# Last edited on 2004-02-07 10:25:49 by stolfi
# A collection of sample texts in several languages, 
# formatted for statistical analysis.

CURRENT DIRECTORY LAYOUT

  Directories are named LLLL/DDD where LLLL is the language (engl, latn, span,
  ital) and DDD is the document.
  
  Within each directory there MAY be files with the following
  names and meanings:
    
    remove-html-junk-xx = filter that extracts usable text from 
      original HTML files.
  
    main.htm = the original source for edit.txt, as obtained from the
      net, with minimal clean-up, in the original encoding.
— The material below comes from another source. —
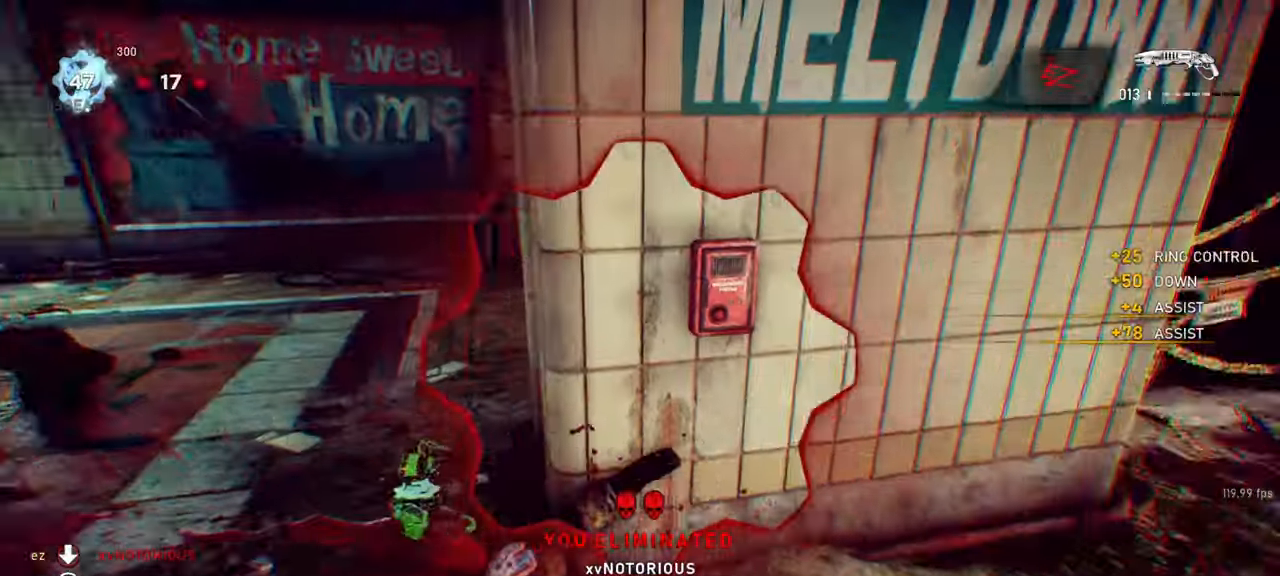
{"keys": ["w"], "mouse": ["wheel_down"], "events": [[200, "w", "down"], [250, "r", "down"], [417, "r", "up"], [433, "d", "up"], [483, "space", "up"], [500, "mouse_wheel_down", "down"]]}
    main.raw = intermediate file with some mechanical code conversion
      and editing.
      
    main.org = final source file, with all manual edits
      and transformations, with standardized @-directives 
      as expected by make-evt-from-org
      
    main.evt = the main text in EVT format, generated mechanically
      from main.org.
    
    main.wds = list of words from main.evt.
    
    main.cts = frequency counts for main.wds.
    
    raw-to-org = converts main.raw into a first draft of main.org.
    
    preprocess-org = optional mechanical transformations of main.org 
      before feeding it to org-to-evt.
      
    raw-to-wds = converts main.raw into a word list, for 
      consistency checking.
      
    cook-words-for-diff = preprocess words extracted from main.evt
      for consistency chack against words produced by raw-to-wds.
    
    Makefile = generates main.evt and the other files from main.org.
    
  If the Makefile is not present, the main.evt file was generated 
  by hand-editing.

  The master texts are stored in EVT-like format, extended with
  language-specific charset declarations (see wds-from-evt).
  Capitalization should be retained when it is significant in the
  original text. E.g., yes for English, Vietnamese, and modern Latin;
  no for Greek, Arabic, Tibetan, and some ancient Latin texts.
       
  The line locators should have the form <CCC.PP.NNN> where CCC is a
  chapter/section identifier, PP is a text unit ID and NNN is a line
  number (increasing within each CCC.PP combination). Each text unit
  must have homogeneous nature (normal text, title, label, quotation, etc.)
  
  Comments start with "#" on column 1. There should be a para-comment
  "## <CCC>" at the beginning of each new chapter.

TO DO

  This structure is inconsistent and too baroque.
  It is being converted to s aimpler scheme in 
  /home/staff/stolfi/projects/langbank/

  Old sub-directories are in 
  ~/voynich/work/Texts-Old/